I took apart the controller and found 2 large capacitors. does anybody know what those are for? Also the IC chip what does it to? I could never find a pin out for the controller.
So I might have to go back to using the 400 watt motor even though I had many issues with it. Ive put allot of work into my bike. I built a battery box and used shock asorbers from junked scooters, new steel forks for the motor etc. I hope to get if finally running but its been a pain. The tourque of the motor snapped the ends of my original forks off, so I changed them out with a steel set.
raid
I have (2) of the W.E. which are nameplated AOTEMA. One day after 400 miles, I got the horrible grinding from stop. Luckily I was only 2 blocks from home, so I rode it home slowly. I took apart the hub, after putting match marks with a sharpie marker. Once the covers are removed, carefully working the cover out from the center bearings, the motor will stay together because of the tremendous magnetic field and you have to push the rotor away from the field with quite a bit of pressure, once you clear the magnetic field the center will fly out. My hub had one or two of the magnets with corners that were chipped off, no magnets were loose. I was able to clean all the dust and debris out and polish out any scratches with emery cloth and scotchbrite pads. I had to replace the controller and all is well. I use batteryspace.com high power LiPolymer 5C batteries. I have a 51.8v 10Ah pack (only 8 lbs ea) and 37v 10Ah packs (only 6.6lbs ea) for my 10 mi commute each way. The only problem with these batteries is they probably last only 500 full draw cycles with full throttle the way I ride. I get up to 40mph and average 25mph with the 51.8v pack (10.5 Miles in 26 minutes using 8 Ah) and 25mph with 20mph average with the 37v pack(10.5 miles in 35 minutes using 8 Ah). Wind resistance at the higher speed is the main issue. I have a 700c setup and a 26" setup. Seems like the 700c is more thirsty with the packs, with a higher top speed though. The 26" gets up to its top speed (which is less) quicker though. For long flat runs, no stops, the 700c is better, for short stop and go with lots of turns the 26" is more fun.

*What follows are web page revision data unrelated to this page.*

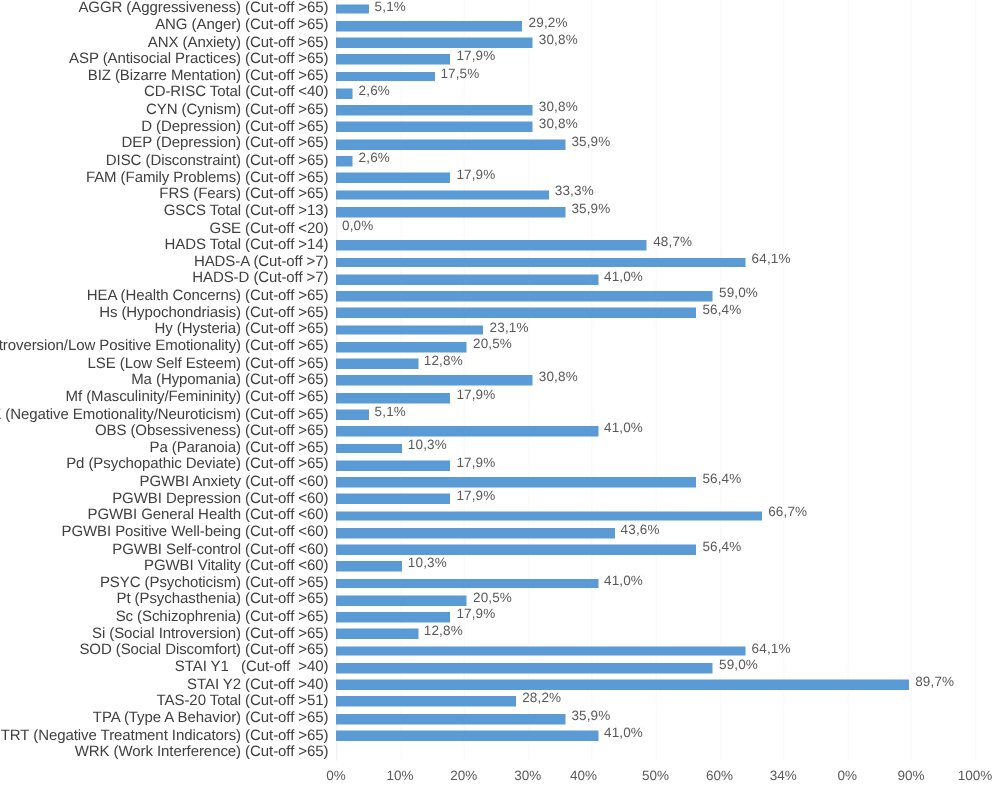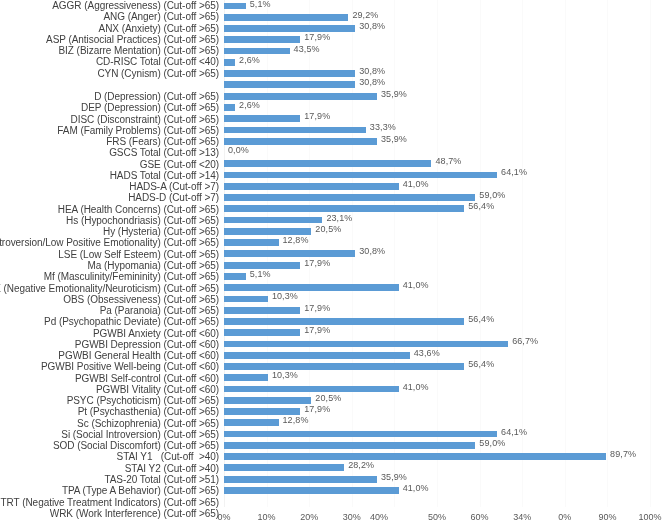--- a/index.html
+++ b/index.html
@@ -189,7 +189,7 @@
         </div>
         <div class="row" style="height: 11.2667px;">
           <div class="bar" style="width: 65.604px; background: rgb(91, 155, 213);"></div>
-          <div class="value" style="left: 69.604px;">43,5%</div>
+          <div class="value" style="left: 69.604px;">17,5%</div>
         </div>
         <div class="row" style="height: 11.2667px;">
           <div class="bar" style="width: 11.076px; background: rgb(91, 155, 213);"></div>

I re-glued a magnet and it came lose again. I may have put it back in 180 degrees rotated. The motor seemed to run too hot. So this time I guess I will reglued it back 180 degrees rotated again. I don't understand why this would make any difference because the north/south pole seems to be on the flat surfaces? Is there anyway to make sure it is oriented correctly?
Also the glue? Another web site stated that a big electic motor repair shop uses JD(B) Weld bonding stuff. Just clean the surfaces really good. Maybe I will try it?
Nobody knows how to determine if the magnet is oriented correctly?
Answer: No, it doesn't matter. Also, JB weld working fine. It is a epoxy glue rated up to 300 degrees.